In the beginning the development of networks was disordered and confusing. Each vendor (companies) had its own proprietary solution. The bad part was that one vendor’s solution was not compatible with another vendor’s solution. This's where the idea for the OSI (International Organization for Standardization) model was born, having a layered approach to networks our hardware vendors would design hardware for the network, and others could develop software for the application layer. Using an open model which everyone agrees on means we can build networks that are compatible with each other.
UNDERSTANDING THE OSI MODEL
REAL LIFE EXAMPLE
1. First you write a letter.
2. You put the letter in an envelope.
3. You write your name and the name of the receiver on the envelope.
4. You put the envelope in the mailbox.
5. The content of the mailbox will go to the central processing office of the postal service.
6. Your envelope will be delivered to the receiver.
7. They open the envelope and read its contents.
UNDERSTANDING EACH LAYER
- Physical Layer: This layer describes stuff like voltage levels, timing, physical data rates, physical connectors and so on.
- Data Link: This layer makes sure data is formatted the correct way, takes care of error detection and makes sure data is delivered reliably.
- Network: Logical addressing. Ability to send data end to end in different network.
- Transport: The transport layer takes care of transport, when you downloaded this lesson from the Internet the webpage was sent in segments and transported to your computer.
UDP lives here; it’s a protocol which sends data in an unreliable way.
- Session: The session layer takes care of establishing, managing and termination of sessions between two hosts. When you are browsing a website on the internet you are probably not the only user of the webserver hosting that website. This webserver needs to keep track of all the different “sessions”.
- Presentation: This one will make sure that information is readable for the application layer by formatting and structuring the data. Most computers use the ASCII table for characters. If another computer would use another character like EBCDIC than the presentation layer needs to “reformat” the data so both computers agree on the same characters.

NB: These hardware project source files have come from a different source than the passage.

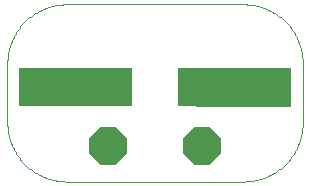
<source format=gtl>
G04 EAGLE Gerber RS-274X export*
G75*
%MOMM*%
%FSLAX35Y35*%
%LPD*%
%INcopper_top*%
%IPPOS*%
%AMOC8*
5,1,8,0,0,1.08239X$1,22.5*%
G01*
%ADD10C,0.000000*%
%ADD11R,1.800000X3.200000*%
%ADD12P,3.409096X8X22.500000*%
%ADD13C,0.650000*%

G36*
X1150080Y-164983D02*
X1150080Y-164983D01*
X1150160Y-164997D01*
X1151053Y-164785D01*
X1151950Y-164603D01*
X1152017Y-164558D01*
X1152096Y-164539D01*
X1152836Y-163996D01*
X1153591Y-163478D01*
X1153635Y-163410D01*
X1153701Y-163362D01*
X1154170Y-162573D01*
X1154663Y-161802D01*
X1154677Y-161722D01*
X1154719Y-161652D01*
X1154999Y-160000D01*
X1154999Y160000D01*
X1154987Y160061D01*
X1154997Y160120D01*
X1154993Y160137D01*
X1154997Y160160D01*
X1154785Y161053D01*
X1154603Y161950D01*
X1154558Y162017D01*
X1154539Y162096D01*
X1153996Y162836D01*
X1153478Y163591D01*
X1153410Y163635D01*
X1153362Y163701D01*
X1152573Y164170D01*
X1151802Y164663D01*
X1151722Y164677D01*
X1151652Y164719D01*
X1150000Y164999D01*
X350000Y164999D01*
X349920Y164983D01*
X349840Y164997D01*
X348947Y164785D01*
X348050Y164603D01*
X347983Y164558D01*
X347904Y164539D01*
X347164Y163996D01*
X346409Y163478D01*
X346365Y163410D01*
X346299Y163362D01*
X345830Y162573D01*
X345337Y161802D01*
X345323Y161722D01*
X345281Y161652D01*
X345001Y160000D01*
X345001Y-160000D01*
X345017Y-160080D01*
X345003Y-160160D01*
X345215Y-161053D01*
X345397Y-161950D01*
X345443Y-162017D01*
X345461Y-162096D01*
X346004Y-162836D01*
X346522Y-163591D01*
X346590Y-163635D01*
X346638Y-163701D01*
X347428Y-164170D01*
X348198Y-164663D01*
X348278Y-164677D01*
X348348Y-164719D01*
X350000Y-164999D01*
X1150000Y-164999D01*
X1150080Y-164983D01*
G37*
G36*
X-349521Y-160139D02*
X-349521Y-160139D01*
X-349580Y-160060D01*
X-349501Y-160000D01*
X-349501Y160000D01*
X-349861Y160479D01*
X-349940Y160420D01*
X-350000Y160499D01*
X-1150000Y160499D01*
X-1150479Y160139D01*
X-1150420Y160060D01*
X-1150499Y160000D01*
X-1150499Y-160000D01*
X-1150139Y-160479D01*
X-1150060Y-160420D01*
X-1150000Y-160499D01*
X-350000Y-160499D01*
X-349521Y-160139D01*
G37*
D10*
X-750000Y700000D02*
X750000Y700000D01*
X762082Y699854D01*
X774157Y699416D01*
X786217Y698687D01*
X798257Y697666D01*
X810268Y696354D01*
X822245Y694753D01*
X834179Y692863D01*
X846063Y690685D01*
X857892Y688221D01*
X869658Y685471D01*
X881354Y682438D01*
X892973Y679123D01*
X904508Y675528D01*
X915954Y671656D01*
X927302Y667508D01*
X938547Y663087D01*
X949682Y658396D01*
X960701Y653437D01*
X971596Y648213D01*
X982362Y642728D01*
X992992Y636984D01*
X1003480Y630985D01*
X1013820Y624734D01*
X1024006Y618235D01*
X1034032Y611492D01*
X1043893Y604508D01*
X1053581Y597289D01*
X1063093Y589837D01*
X1072421Y582158D01*
X1081561Y574255D01*
X1090508Y566134D01*
X1099256Y557799D01*
X1107799Y549256D01*
X1116134Y540508D01*
X1124255Y531561D01*
X1132158Y522421D01*
X1139837Y513093D01*
X1147289Y503581D01*
X1154508Y493893D01*
X1161492Y484032D01*
X1168235Y474006D01*
X1174734Y463820D01*
X1180985Y453480D01*
X1186984Y442992D01*
X1192728Y432362D01*
X1198213Y421596D01*
X1203437Y410701D01*
X1208396Y399682D01*
X1213087Y388547D01*
X1217508Y377302D01*
X1221656Y365954D01*
X1225528Y354508D01*
X1229123Y342973D01*
X1232438Y331354D01*
X1235471Y319658D01*
X1238221Y307892D01*
X1240685Y296063D01*
X1242863Y284179D01*
X1244753Y272245D01*
X1246354Y260268D01*
X1247666Y248257D01*
X1248687Y236217D01*
X1249416Y224157D01*
X1249854Y212082D01*
X1250000Y200000D01*
X1250000Y-300000D01*
X1249854Y-312082D01*
X1249416Y-324157D01*
X1248687Y-336217D01*
X1247666Y-348257D01*
X1246354Y-360268D01*
X1244753Y-372245D01*
X1242863Y-384179D01*
X1240685Y-396063D01*
X1238221Y-407892D01*
X1235471Y-419658D01*
X1232438Y-431354D01*
X1229123Y-442973D01*
X1225528Y-454508D01*
X1221656Y-465954D01*
X1217508Y-477302D01*
X1213087Y-488547D01*
X1208396Y-499682D01*
X1203437Y-510701D01*
X1198213Y-521596D01*
X1192728Y-532362D01*
X1186984Y-542992D01*
X1180985Y-553480D01*
X1174734Y-563820D01*
X1168235Y-574006D01*
X1161492Y-584032D01*
X1154508Y-593893D01*
X1147289Y-603581D01*
X1139837Y-613093D01*
X1132158Y-622421D01*
X1124255Y-631561D01*
X1116134Y-640508D01*
X1107799Y-649256D01*
X1099256Y-657799D01*
X1090508Y-666134D01*
X1081561Y-674255D01*
X1072421Y-682158D01*
X1063093Y-689837D01*
X1053581Y-697289D01*
X1043893Y-704508D01*
X1034032Y-711492D01*
X1024006Y-718235D01*
X1013820Y-724734D01*
X1003480Y-730985D01*
X992992Y-736984D01*
X982362Y-742728D01*
X971596Y-748213D01*
X960701Y-753437D01*
X949682Y-758396D01*
X938547Y-763087D01*
X927302Y-767508D01*
X915954Y-771656D01*
X904508Y-775528D01*
X892973Y-779123D01*
X881354Y-782438D01*
X869658Y-785471D01*
X857892Y-788221D01*
X846063Y-790685D01*
X834179Y-792863D01*
X822245Y-794753D01*
X810268Y-796354D01*
X798257Y-797666D01*
X786217Y-798687D01*
X774157Y-799416D01*
X762082Y-799854D01*
X750000Y-800000D01*
X-750000Y-800000D01*
X-762082Y-799854D01*
X-774157Y-799416D01*
X-786217Y-798687D01*
X-798257Y-797666D01*
X-810268Y-796354D01*
X-822245Y-794753D01*
X-834179Y-792863D01*
X-846063Y-790685D01*
X-857892Y-788221D01*
X-869658Y-785471D01*
X-881354Y-782438D01*
X-892973Y-779123D01*
X-904508Y-775528D01*
X-915954Y-771656D01*
X-927302Y-767508D01*
X-938547Y-763087D01*
X-949682Y-758396D01*
X-960701Y-753437D01*
X-971596Y-748213D01*
X-982362Y-742728D01*
X-992992Y-736984D01*
X-1003480Y-730985D01*
X-1013820Y-724734D01*
X-1024006Y-718235D01*
X-1034032Y-711492D01*
X-1043893Y-704508D01*
X-1053581Y-697289D01*
X-1063093Y-689837D01*
X-1072421Y-682158D01*
X-1081561Y-674255D01*
X-1090508Y-666134D01*
X-1099256Y-657799D01*
X-1107799Y-649256D01*
X-1116134Y-640508D01*
X-1124255Y-631561D01*
X-1132158Y-622421D01*
X-1139837Y-613093D01*
X-1147289Y-603581D01*
X-1154508Y-593893D01*
X-1161492Y-584032D01*
X-1168235Y-574006D01*
X-1174734Y-563820D01*
X-1180985Y-553480D01*
X-1186984Y-542992D01*
X-1192728Y-532362D01*
X-1198213Y-521596D01*
X-1203437Y-510701D01*
X-1208396Y-499682D01*
X-1213087Y-488547D01*
X-1217508Y-477302D01*
X-1221656Y-465954D01*
X-1225528Y-454508D01*
X-1229123Y-442973D01*
X-1232438Y-431354D01*
X-1235471Y-419658D01*
X-1238221Y-407892D01*
X-1240685Y-396063D01*
X-1242863Y-384179D01*
X-1244753Y-372245D01*
X-1246354Y-360268D01*
X-1247666Y-348257D01*
X-1248687Y-336217D01*
X-1249416Y-324157D01*
X-1249854Y-312082D01*
X-1250000Y-300000D01*
X-1250000Y200000D01*
X-1249854Y212082D01*
X-1249416Y224157D01*
X-1248687Y236217D01*
X-1247666Y248257D01*
X-1246354Y260268D01*
X-1244753Y272245D01*
X-1242863Y284179D01*
X-1240685Y296063D01*
X-1238221Y307892D01*
X-1235471Y319658D01*
X-1232438Y331354D01*
X-1229123Y342973D01*
X-1225528Y354508D01*
X-1221656Y365954D01*
X-1217508Y377302D01*
X-1213087Y388547D01*
X-1208396Y399682D01*
X-1203437Y410701D01*
X-1198213Y421596D01*
X-1192728Y432362D01*
X-1186984Y442992D01*
X-1180985Y453480D01*
X-1174734Y463820D01*
X-1168235Y474006D01*
X-1161492Y484032D01*
X-1154508Y493893D01*
X-1147289Y503581D01*
X-1139837Y513093D01*
X-1132158Y522421D01*
X-1124255Y531561D01*
X-1116134Y540508D01*
X-1107799Y549256D01*
X-1099256Y557799D01*
X-1090508Y566134D01*
X-1081561Y574255D01*
X-1072421Y582158D01*
X-1063093Y589837D01*
X-1053581Y597289D01*
X-1043893Y604508D01*
X-1034032Y611492D01*
X-1024006Y618235D01*
X-1013820Y624734D01*
X-1003480Y630985D01*
X-992992Y636984D01*
X-982362Y642728D01*
X-971596Y648213D01*
X-960701Y653437D01*
X-949682Y658396D01*
X-938547Y663087D01*
X-927302Y667508D01*
X-915954Y671656D01*
X-904508Y675528D01*
X-892973Y679123D01*
X-881354Y682438D01*
X-869658Y685471D01*
X-857892Y688221D01*
X-846063Y690685D01*
X-834179Y692863D01*
X-822245Y694753D01*
X-810268Y696354D01*
X-798257Y697666D01*
X-786217Y698687D01*
X-774157Y699416D01*
X-762082Y699854D01*
X-750000Y700000D01*
D11*
X-280000Y0D03*
X280000Y0D03*
D12*
X-400000Y-500000D03*
X400000Y-500000D03*
D13*
X-400000Y0D03*
X400000Y0D03*
M02*

</source>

- Application: Here are your applications. E-mail, browsing the web (HTTP), FTP and many more.
Going from the application layer all the way down to the physical layer is what we call encapsulation. Going from the physical layer and working your way up to the application layer is called de-encapsulation.
Real example of data transmission:
1. We want to download some files of a local webserver.
We start up your web browser and type in the URL of website. Our computer will
send a message to the web server requesting a certain web page. We are now using the HTTP/HTTPS
protocol which lives on the application layer.
2. The presentation layer will structure the information of the application in a certain format.
3. The session layer will make sure to separate all the different sessions.
4. Depending on the application we want a reliable (TCP) or unreliable (UDP) protocol to transfer
data towards the web server, in this case it’ll choose TCP since you want to make sure the
webpage makes it to our computer.
5. Your computer has a unique IP address (for example 19.16.1.1) and it will build an IP packet.
This IP packet will contain all the data of the application, presentation and session layer. It also
species which transport protocol it’s using (TCP in this case) and the source IP address (our
computer 19.16.1.1) and the destination (the web server’s IP address).
6. The IP packet will be put into an Ethernet Frame. The Ethernet frame has a source MAC address
(our computer) and the destination MAC address (web server). More about Ethernet and MAC
addresses later.
7. Finally everything is converted into bits and sent down the cable using electric signals.